··· 网页摘录

给出n个点,要你找到一个三角形,它的高是最长的。
思路:暴力超时了,是用先找出n个点与其他点的最长边,再枚举顶点过的.......具体证明不知道.....
#include<algorithm>
#include<cstdio>
#include<cstring>
#include<cmath>
using namespace std;
#define eps 1e-8
struct point
{
double x;
double y;
};
//点到直线的最短距离
//bool vist[500][500][500];
point intersection(point u1,point u2,point v1,point v2)
{
point ret=u1;
double t=((u1.x-v1.x)*(v1.y-v2.y)-(u1.y-v1.y)*(v1.x-v2.x))/((u1.x-u2.x)*(v1.y-v2.y)-(u1.y-u2.y)*(v1.x-v2.x));
ret.x+=(u2.x-u1.x)*t;
ret.y+=(u2.y-u1.y)*t;
return ret;
}
point ptoline(point p,point l1,point l2)
{
point t=p;
t.x+=l1.y-l2.y;
t.y+=l2.x-l1.x;
return intersection(p,t,l1,l2);
}
double juli(point a,point b)

······

## 练习任务 1
请把网页摘录中从“#include<algorithm>”开始、到“u2,point v1,point v2)”结束的部分原样抄录下来。
## 练习任务 2
根据网页摘录,暴力做法的结果怎样?
后面的数据行是另一份独立的材料,与网页摘录无关。

··· 数据行

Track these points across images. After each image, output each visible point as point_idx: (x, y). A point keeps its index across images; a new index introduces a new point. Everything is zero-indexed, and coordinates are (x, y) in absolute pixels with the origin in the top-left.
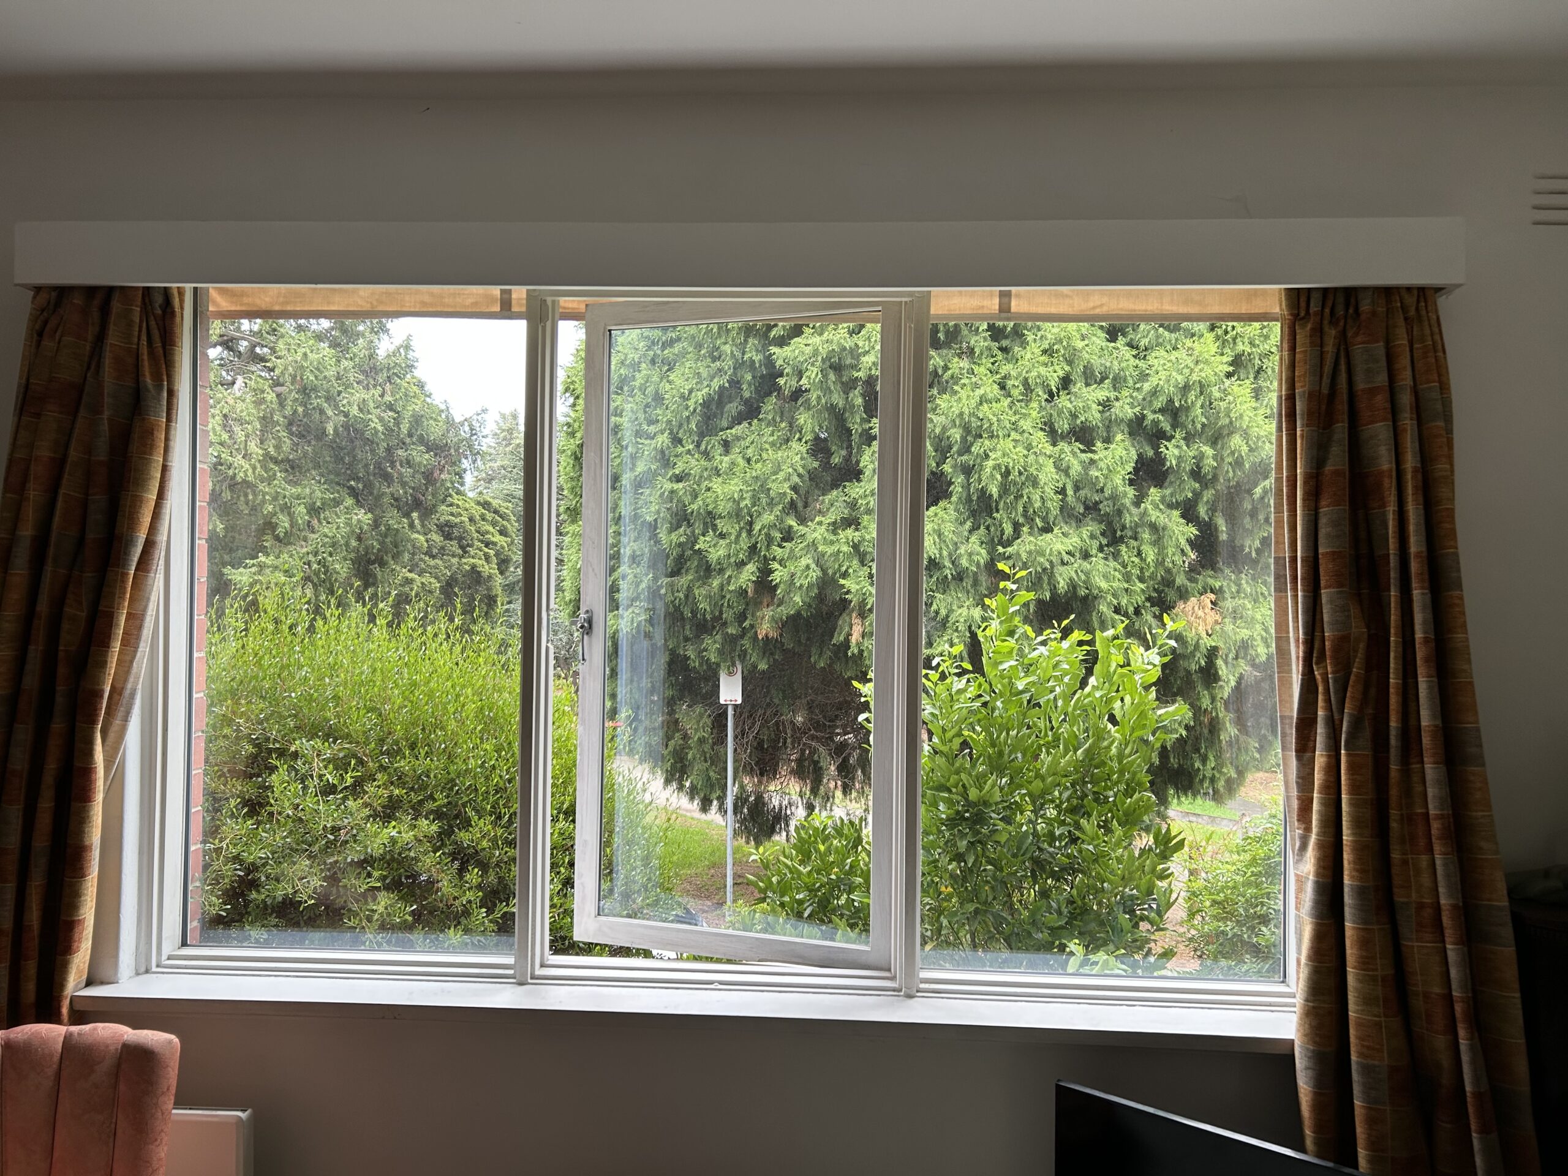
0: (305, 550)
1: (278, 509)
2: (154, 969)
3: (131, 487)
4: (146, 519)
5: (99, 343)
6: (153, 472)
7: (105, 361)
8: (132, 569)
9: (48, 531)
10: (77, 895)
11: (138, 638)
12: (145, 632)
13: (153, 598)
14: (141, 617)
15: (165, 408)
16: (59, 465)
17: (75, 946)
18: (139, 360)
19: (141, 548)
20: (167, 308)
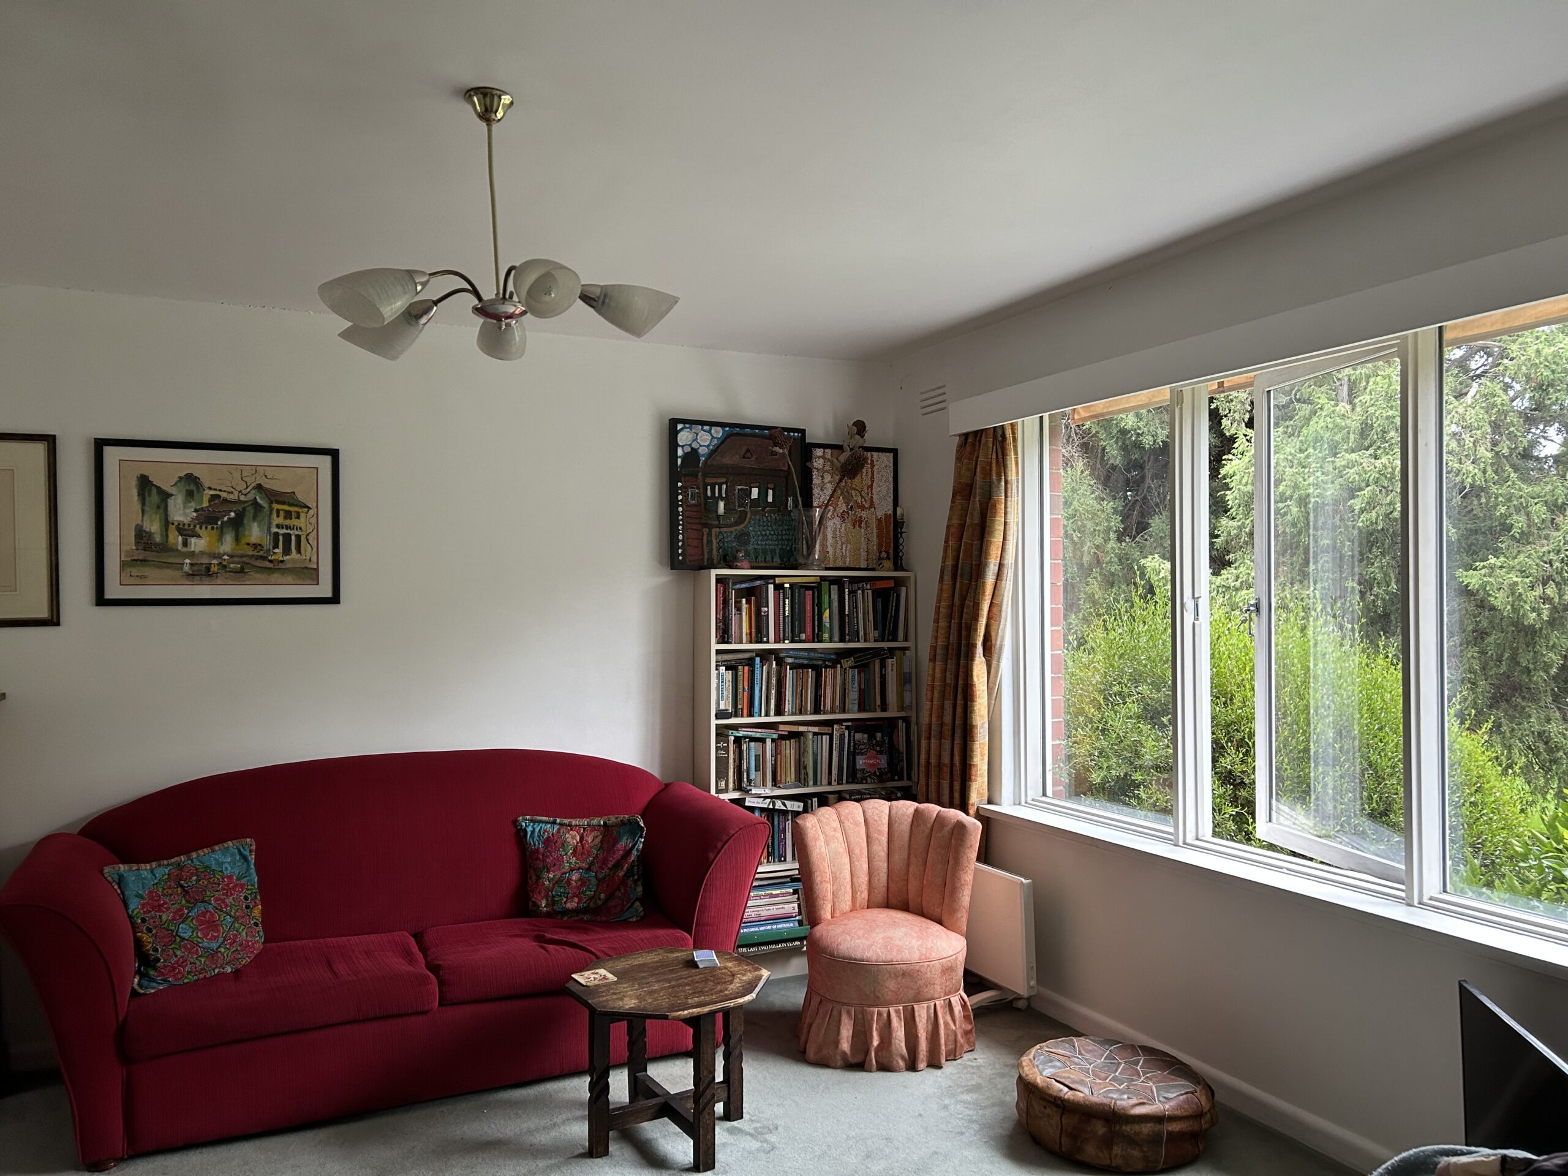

······

## 输出结果 1
#include<algorithm>
#include<cstdio>
#include<cstring>
#include<cmath>
using namespace std;
#define eps 1e-8
struct point
{
double x;
double y;
};
//点到直线的最短距离
//bool vist[500][500][500];
point intersection(point u1,point u2,point v1,point v2)

## 输出结果 2
暴力做法超时了。